Momentan ist wieder so ein Phase, wo ich das Big Picture brauche, um dann den Deep Dive machen zu können.
Denn immer öfter wird aus einem Seminar zur Transferwirksamkeit ein Transformationsprojekt. So wie gerade für eine Kundin. Und jetzt kommt die Tatort-Methode zum Zuge, die ich sehr schätze.
Bei welchen Lernprojekten unterstützt die Tatort-Methode?
Um noch besser bei solchen Veränderungsprozessen begleiten zu können, brauchte ich ein Gerüst (Concept Map), in das sich alles, was ich in Sachen Change bereits gelernt habe und nutze, einfügt: z.B. das Graves Values System Model, die Theory U, NLP, Resilienz, die Transferwirksamkeit u.a. ...
D.h. bei allen Lernprojekten, bei denen es darum geht, einen Überblick zu gewinnen, Zusammenhänge zu erkennen, neue Verbindungen herzustellen und zugleich Details zu erfassen, ist diese Tatort-Methode extrem hilfreich.
Ich habe mich für die Ausbildung zur „Fachkraft für Changemanagement“ (IHK) entschieden, um eine solche Struktur zu erhalten - jetzt, nach erfolgreichem Abschluss kann ich sagen: sie eignet sich ganz hervorragend dafür.
So funktioniert die Tatort-Methode
Im Grunde ist es eine Visualisierungstechnik, bei der man alle Konzepte, Modelle, Methoden, Menschen, Gedanken usw. rund um das Überthema (in diesem Falle Changemanagement in L&D) auf einer (digitalen) Moderationswand visualisiert - das ist meist ein Prozess, der sich über Tage, manchmal auch Wochen, zieht.
Also habe ich meinen Wissensschatz in Sachen organisationaler und persönlicher Veränderung zusammengetragen (es wurde mir erst da richtig bewusst, wie viel das schon ist).
Schritt 1: Sammle alles, was du zu deinem Thema gehört, gelesen, gelernt hast.
Trage alles zusammen, was du schon weißt bzw. was du bereits gelernt oder umgesetzt hast.

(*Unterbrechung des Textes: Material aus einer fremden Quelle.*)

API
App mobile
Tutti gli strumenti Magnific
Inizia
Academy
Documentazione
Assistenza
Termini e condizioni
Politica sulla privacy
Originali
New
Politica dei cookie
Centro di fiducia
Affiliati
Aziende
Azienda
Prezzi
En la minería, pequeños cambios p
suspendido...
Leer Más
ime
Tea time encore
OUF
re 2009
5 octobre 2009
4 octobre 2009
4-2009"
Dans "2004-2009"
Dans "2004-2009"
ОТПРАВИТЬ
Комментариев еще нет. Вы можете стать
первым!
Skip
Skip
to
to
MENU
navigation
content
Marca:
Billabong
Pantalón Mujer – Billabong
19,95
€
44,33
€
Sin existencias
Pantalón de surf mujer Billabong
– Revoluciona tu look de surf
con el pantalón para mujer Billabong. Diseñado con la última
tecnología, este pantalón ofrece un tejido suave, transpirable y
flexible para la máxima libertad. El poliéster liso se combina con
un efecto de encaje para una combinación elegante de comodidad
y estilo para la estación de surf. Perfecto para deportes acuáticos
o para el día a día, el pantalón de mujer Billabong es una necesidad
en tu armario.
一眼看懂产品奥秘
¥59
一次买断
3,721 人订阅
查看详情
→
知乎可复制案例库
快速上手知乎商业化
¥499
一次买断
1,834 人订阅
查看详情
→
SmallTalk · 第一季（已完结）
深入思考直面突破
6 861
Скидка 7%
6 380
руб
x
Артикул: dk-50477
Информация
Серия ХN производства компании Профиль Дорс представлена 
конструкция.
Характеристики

Nimm dir dafür gerne Tage oder Wochen (wenn möglich) Zeit. Visualisiere alles auf EINEM Board.
Schritt 2: Trete einen Schritt zurück und betrachte die Sammlung.
Diese darf gerne noch unstrukturiert und durcheinander sein - genau darin liegt der Reiz und die Chance. Zwei Methoden passen plötzlich wunderbar zusammen, obwohl sie eigentlich völlig getrennt
in deinem inneren Wissens-Schrank abgelegt sind. Richtig Klasse ist, das im Sparring zu machen.
Schritt 3: Hänge um, verbinde, separiere.
Manchmal überschneidet sich dieser Schritt mit dem zweiten. Hänge deine Post Its um, verbinde sie mit anderen, trenne sie ... und stelle fest, welche neuen Denkweisen sich dazu auftun.
Schritt 4: Füge nun die Struktur hinzu.
Gibt es ein bewährtes Gerüst, einen Prozess? Gibt es Abfolgen? Gibt es Überschriften? Gibt es einen roten Faden? Gibt es einen üblichen Ablauf? Wenn ja, dann visualisiere diese Struktur.
Schritt 5: Fülle nun die Struktur.
Z.B. mit Methoden, Fragestellungen, Maßnahmen, Ideen, Impulsen, Vorgehensweisen etc, indem du dich bei jedem einzelnen Item fragst: wo passt es hin? Wo liefert es einen Mehrwert?
Schritt 6: Bessere immer wieder nach.
Das Ganze ist ein dynamischer, iterativer, systemischer Prozess. Zugleich kannst du schnell neue Informationen, neue Gegebenheiten oder neue Bedarfe zuordnen bzw. bedienen.
Der große Nutzen liegt darin, dass du damit komplexe Themen nicht vereinfachst, sondern handhabbar machst.
Die Change-Architektur nimmt Form an
In meinem Beispiel befinde ich mich gerade noch zwischen Schritt 2 und 3. Ich arbeite mich an einem konkreten Beispiel, das sich glücklicherweise kurzfristig ergeben hat, langsam vor. Ein Prototyp ist am Entstehen.
Auch auf den Austausch mit zwei Kolleg:innen, die sich bald ebenfalls mit Change intensiver beschäftigen wollen, freue ich mich - das wird die Change-Wall mit Sicherheit noch einmal mit neuer Dynamik befeuern.